EXTRACT ::

But holding up a traditional way of doing something as perhaps preferable to a more recent way of doing it is not necessarily wrong. Advocating for a change in social behavior or norms in favor of something largely discarded is not necessarily wrong.
But it’s only helpful if its advocates understand—and articulate—that this doesn’t mean we can go back to being a society we once were. It doesn’t ignore the core reality of the arrow of time. Louise Perry advocates passionately for some sexual norms that preceded the “sexual revolution” of the 1960s and 70s—but she does not advocate for the revocation of women’s rights and women’s vastly-expanded options in our society—and the respect that comes with that. Nor does she advocate for prudery, sexual ignorance, and shame. She would never advocate for taking away contraceptives. In fact, her primary motivation is what she sees as the harm being done to women by current, and recently past, dominant modes of sexual attitude and behavior. She points out, rightly, that The Pill has brought “innumerable benefits to women,” but also points out that we fall short when we think we can just use technology to solve our problems without stepping up as human beings. She recounts her graduate work on c-sections and the reality of women undergoing horrible medical procedures because they could no longer safely deliver a baby, and yet “their husbands kept knocking them up.” She read accounts of women dying in childbirth on their tenth pregnancy. The Pill can take this away—but how about, she asks, husbands not doing that?

[Records in a dataset]
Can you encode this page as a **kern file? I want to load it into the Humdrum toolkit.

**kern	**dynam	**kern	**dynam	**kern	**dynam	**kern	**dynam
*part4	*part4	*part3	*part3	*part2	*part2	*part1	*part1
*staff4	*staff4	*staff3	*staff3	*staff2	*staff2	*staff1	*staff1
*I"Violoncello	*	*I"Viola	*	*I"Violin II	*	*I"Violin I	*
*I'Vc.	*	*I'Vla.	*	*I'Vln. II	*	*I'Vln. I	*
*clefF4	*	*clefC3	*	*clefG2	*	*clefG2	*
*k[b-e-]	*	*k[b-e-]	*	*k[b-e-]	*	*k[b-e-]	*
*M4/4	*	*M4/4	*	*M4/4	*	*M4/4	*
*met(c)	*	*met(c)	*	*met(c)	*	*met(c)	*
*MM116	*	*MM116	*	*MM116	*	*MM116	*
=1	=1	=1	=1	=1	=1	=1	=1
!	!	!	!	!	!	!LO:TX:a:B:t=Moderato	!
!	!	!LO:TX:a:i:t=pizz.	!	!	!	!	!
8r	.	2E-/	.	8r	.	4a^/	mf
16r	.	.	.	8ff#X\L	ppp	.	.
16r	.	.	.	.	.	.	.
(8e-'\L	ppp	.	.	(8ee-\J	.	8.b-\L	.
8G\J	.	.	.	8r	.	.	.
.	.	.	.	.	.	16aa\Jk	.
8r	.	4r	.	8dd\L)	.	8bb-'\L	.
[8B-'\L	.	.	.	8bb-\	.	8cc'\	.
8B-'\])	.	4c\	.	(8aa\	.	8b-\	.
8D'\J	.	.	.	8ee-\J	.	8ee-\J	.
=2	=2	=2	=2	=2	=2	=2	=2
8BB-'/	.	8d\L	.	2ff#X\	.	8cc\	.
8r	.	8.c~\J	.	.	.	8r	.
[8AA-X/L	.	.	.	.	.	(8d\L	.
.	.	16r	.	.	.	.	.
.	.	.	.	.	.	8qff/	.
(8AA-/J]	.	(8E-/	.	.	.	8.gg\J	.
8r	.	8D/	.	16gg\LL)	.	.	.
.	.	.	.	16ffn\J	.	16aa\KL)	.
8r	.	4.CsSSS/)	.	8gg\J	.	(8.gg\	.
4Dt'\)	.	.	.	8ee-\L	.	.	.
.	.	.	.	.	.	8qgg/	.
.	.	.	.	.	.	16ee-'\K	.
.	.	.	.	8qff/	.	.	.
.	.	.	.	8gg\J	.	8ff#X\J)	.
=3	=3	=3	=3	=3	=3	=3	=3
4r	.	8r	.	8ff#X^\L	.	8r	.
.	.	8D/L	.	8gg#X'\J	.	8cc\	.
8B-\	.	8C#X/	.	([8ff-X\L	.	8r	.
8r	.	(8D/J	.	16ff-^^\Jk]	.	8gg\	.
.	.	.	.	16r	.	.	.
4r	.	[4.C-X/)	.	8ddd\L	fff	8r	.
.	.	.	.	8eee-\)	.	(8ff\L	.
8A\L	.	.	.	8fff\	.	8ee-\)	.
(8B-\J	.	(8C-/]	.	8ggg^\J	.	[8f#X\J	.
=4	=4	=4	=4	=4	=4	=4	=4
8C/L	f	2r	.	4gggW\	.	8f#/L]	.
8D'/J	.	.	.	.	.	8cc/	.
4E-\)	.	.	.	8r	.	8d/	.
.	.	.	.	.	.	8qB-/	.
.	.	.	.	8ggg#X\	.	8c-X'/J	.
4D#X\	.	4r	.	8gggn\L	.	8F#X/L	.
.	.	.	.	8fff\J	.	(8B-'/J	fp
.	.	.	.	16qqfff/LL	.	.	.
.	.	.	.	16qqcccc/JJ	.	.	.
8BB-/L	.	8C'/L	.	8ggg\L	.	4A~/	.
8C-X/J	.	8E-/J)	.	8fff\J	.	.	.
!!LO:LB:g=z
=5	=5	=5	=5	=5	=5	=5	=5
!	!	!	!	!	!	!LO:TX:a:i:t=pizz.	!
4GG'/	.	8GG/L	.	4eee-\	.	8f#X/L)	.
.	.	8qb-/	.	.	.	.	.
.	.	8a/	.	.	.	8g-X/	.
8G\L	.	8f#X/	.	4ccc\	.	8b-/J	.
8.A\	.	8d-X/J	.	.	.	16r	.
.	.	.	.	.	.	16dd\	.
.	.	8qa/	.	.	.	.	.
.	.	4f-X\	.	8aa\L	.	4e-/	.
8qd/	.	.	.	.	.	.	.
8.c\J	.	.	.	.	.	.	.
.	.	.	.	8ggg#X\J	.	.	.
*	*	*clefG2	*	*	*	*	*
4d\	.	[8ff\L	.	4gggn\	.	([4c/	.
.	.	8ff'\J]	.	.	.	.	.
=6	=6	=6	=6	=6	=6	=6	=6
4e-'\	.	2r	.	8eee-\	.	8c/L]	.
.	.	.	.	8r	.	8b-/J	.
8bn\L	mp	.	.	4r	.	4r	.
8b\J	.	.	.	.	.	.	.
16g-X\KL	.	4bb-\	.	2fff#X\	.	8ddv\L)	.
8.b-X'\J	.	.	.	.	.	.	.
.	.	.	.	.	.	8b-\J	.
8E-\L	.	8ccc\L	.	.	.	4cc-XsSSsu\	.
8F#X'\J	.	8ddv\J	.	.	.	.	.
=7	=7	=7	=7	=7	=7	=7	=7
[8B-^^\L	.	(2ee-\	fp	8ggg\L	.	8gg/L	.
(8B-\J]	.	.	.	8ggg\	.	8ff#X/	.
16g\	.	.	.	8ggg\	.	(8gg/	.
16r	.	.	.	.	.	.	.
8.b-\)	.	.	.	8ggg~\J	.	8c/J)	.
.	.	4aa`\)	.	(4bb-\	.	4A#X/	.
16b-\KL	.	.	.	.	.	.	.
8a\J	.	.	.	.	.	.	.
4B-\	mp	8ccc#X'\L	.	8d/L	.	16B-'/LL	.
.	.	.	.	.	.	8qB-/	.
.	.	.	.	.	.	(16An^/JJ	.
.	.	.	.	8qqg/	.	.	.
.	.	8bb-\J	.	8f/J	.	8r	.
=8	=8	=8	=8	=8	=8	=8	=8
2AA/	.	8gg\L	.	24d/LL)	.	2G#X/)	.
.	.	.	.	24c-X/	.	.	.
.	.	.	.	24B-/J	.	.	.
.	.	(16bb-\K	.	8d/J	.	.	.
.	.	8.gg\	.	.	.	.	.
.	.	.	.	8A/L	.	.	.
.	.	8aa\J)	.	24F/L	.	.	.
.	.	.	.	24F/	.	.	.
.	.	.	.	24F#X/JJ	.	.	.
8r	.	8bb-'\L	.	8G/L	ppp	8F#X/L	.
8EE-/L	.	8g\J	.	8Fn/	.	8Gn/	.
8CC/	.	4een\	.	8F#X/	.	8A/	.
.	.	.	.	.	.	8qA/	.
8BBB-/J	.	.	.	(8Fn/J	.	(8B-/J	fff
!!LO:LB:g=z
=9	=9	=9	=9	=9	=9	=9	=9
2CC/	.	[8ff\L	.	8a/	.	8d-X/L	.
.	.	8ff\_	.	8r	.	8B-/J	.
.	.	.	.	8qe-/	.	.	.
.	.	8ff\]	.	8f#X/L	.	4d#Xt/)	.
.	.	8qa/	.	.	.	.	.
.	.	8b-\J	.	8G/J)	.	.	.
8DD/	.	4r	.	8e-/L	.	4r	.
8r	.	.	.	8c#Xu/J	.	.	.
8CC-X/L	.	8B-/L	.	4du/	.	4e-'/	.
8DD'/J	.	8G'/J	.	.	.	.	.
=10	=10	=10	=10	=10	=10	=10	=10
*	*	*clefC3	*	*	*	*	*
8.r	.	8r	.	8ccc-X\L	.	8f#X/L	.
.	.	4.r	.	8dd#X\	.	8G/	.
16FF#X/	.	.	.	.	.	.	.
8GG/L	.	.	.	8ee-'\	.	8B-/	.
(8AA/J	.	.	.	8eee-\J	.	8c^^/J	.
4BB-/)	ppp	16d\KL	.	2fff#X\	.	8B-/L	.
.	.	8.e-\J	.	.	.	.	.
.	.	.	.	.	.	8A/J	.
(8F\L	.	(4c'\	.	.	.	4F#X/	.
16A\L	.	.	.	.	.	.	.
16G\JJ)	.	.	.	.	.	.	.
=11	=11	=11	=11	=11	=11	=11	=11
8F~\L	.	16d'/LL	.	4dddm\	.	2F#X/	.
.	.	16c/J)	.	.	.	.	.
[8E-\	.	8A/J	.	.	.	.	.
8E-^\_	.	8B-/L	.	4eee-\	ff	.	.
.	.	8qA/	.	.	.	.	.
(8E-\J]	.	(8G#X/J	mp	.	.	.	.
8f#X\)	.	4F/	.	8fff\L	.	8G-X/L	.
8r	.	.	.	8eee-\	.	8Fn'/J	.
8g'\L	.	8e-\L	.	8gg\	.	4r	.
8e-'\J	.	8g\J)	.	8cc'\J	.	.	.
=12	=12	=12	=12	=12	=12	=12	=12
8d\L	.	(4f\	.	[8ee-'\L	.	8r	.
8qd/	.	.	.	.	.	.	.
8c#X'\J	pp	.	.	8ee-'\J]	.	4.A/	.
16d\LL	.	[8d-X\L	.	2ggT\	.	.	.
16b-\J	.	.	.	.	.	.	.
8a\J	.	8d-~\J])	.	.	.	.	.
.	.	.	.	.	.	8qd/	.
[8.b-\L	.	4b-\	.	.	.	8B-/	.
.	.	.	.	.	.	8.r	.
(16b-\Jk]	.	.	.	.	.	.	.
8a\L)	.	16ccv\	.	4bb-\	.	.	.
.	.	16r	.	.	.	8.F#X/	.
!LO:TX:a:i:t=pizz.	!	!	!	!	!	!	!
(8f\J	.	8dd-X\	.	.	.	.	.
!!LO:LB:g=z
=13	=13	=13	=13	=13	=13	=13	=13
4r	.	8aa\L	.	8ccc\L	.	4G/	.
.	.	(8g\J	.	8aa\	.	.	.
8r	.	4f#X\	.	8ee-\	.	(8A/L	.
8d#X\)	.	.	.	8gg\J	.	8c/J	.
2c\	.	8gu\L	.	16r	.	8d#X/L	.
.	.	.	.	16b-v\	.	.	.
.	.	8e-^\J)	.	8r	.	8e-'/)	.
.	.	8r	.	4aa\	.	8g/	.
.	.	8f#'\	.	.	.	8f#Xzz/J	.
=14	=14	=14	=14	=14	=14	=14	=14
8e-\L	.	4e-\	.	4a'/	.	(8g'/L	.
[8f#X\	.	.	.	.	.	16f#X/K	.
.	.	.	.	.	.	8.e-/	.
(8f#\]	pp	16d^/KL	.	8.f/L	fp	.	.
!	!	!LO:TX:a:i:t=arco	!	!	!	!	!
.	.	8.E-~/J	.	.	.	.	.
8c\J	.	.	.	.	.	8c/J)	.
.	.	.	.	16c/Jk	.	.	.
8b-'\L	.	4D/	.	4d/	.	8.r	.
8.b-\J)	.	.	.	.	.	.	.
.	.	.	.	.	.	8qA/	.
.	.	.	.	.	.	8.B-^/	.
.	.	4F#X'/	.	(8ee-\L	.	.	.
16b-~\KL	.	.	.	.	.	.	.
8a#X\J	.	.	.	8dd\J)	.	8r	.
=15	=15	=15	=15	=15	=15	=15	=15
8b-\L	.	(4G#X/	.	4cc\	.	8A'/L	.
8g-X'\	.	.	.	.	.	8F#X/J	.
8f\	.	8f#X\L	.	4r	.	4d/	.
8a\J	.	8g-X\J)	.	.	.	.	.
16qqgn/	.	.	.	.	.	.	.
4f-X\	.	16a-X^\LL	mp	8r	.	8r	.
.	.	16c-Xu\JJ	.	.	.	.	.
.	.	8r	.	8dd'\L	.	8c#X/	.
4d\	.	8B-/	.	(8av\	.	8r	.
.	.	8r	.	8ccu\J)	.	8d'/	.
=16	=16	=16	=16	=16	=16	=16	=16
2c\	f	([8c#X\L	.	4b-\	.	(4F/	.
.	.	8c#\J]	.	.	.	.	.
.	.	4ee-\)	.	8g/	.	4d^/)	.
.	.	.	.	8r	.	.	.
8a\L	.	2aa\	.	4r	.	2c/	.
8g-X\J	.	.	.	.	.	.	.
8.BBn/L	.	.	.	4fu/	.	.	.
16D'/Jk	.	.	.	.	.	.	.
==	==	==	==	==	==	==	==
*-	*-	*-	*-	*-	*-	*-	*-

ABOUT THIS TASK ::
Answer these from the text about Louise Perry's views:
(a) Which decades does the text give for the "sexual revolution"?
(b) What was the subject of Perry's graduate work?
(c) On which pregnancy were the women in the accounts Perry read dying in childbirth?

ANSWER BELOW ::
(a) The 1960s and 70s.
(b) C-sections.
(c) Their tenth pregnancy.